I stumbled on a Natural website the other day while looking for a fruit or vegetable which would help me get over a cold I caught. After reading about some of the fantastic benefits, I realized I'd come across a bunch of crap.

I filed the website with many others in my Lunatic Fringe folder, cracked open a bottle of V-8 and juiced some celery, apple and ginger to add to each glassful. Celery packs a lot more nutrients than most folks realize. So do apples, though an 'apple a day will not keep the Dr. away'.

Since the Internet opened up, the Lunatic Fringe has been flourishing with the ability to spread so many half-truths, lies, distortions and crackpot science. Sometimes, I wonder who first came up with the idea to rig YouTube videos to show off fake actions and pass them off as real.

There are times when there is such a thing as too much information.


Before the internet, everyone knew one or two conspiracy derpers. I usually just nodded and smiled and didn't pay them much mind.

However, post internet they've actually found a medium to join together, forming a voltron of derp.

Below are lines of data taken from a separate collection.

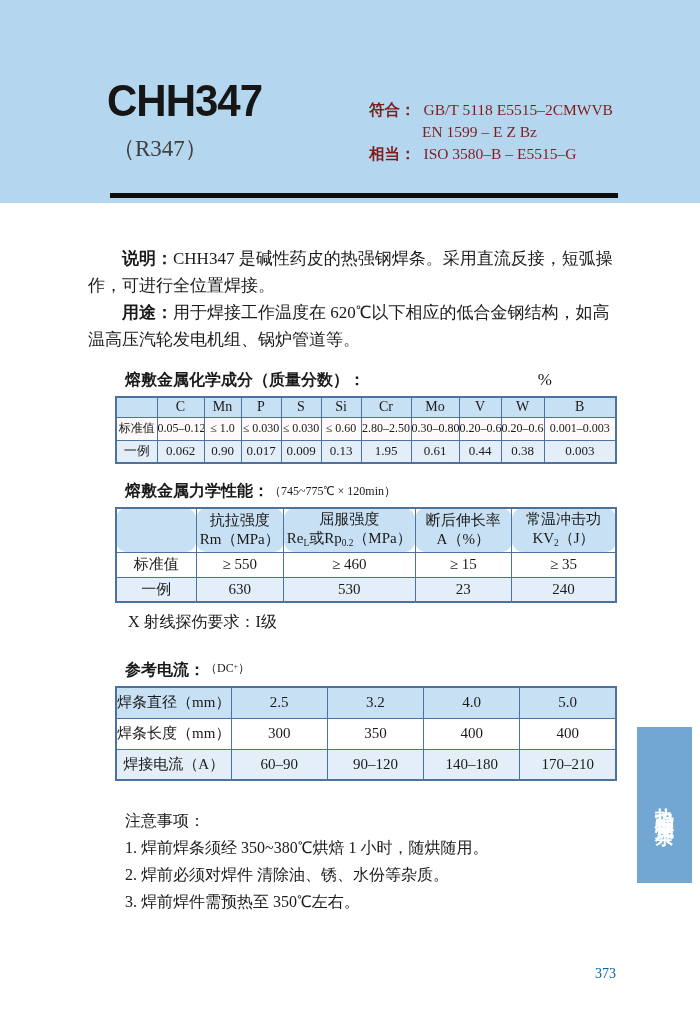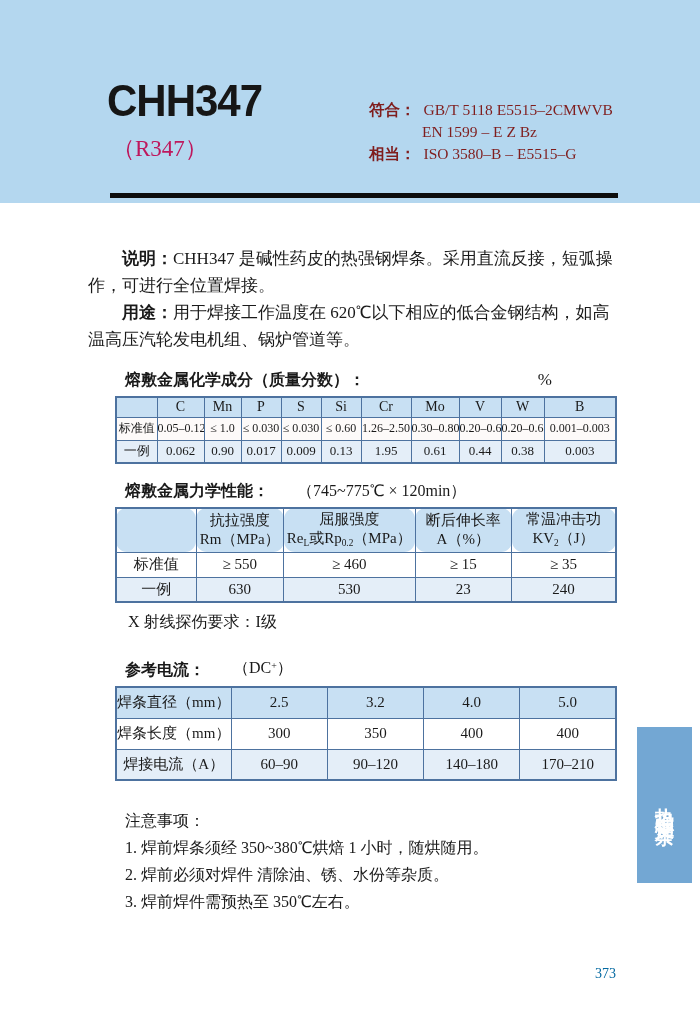--- a/index.html
+++ b/index.html
@@ -27,7 +27,7 @@
   }
   .alias {
     position:absolute; left:112px; top:133px;
-    font-size:23px; color:#be185d;
+    font-size:23px; color:#404040;
   }
   .standards {
     position:absolute; left:369px; top:99px;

A derpton if you will. Also, now with the anonymity of the intertubes and the lack of face to face conversation, people are more likely to confront them, or correct their derp. Instead of inward reflection, which most people would likely entertain in the face of many many people telling you are wrong, its actually had the opposite effect. It drives them further into their conspiracy shell and actually reinforces their beliefs. Lather, rinse, repeat.

The internet is a strange mistress. She gas single handedly ended the concept of a bar argument, while creating beasts like derptron.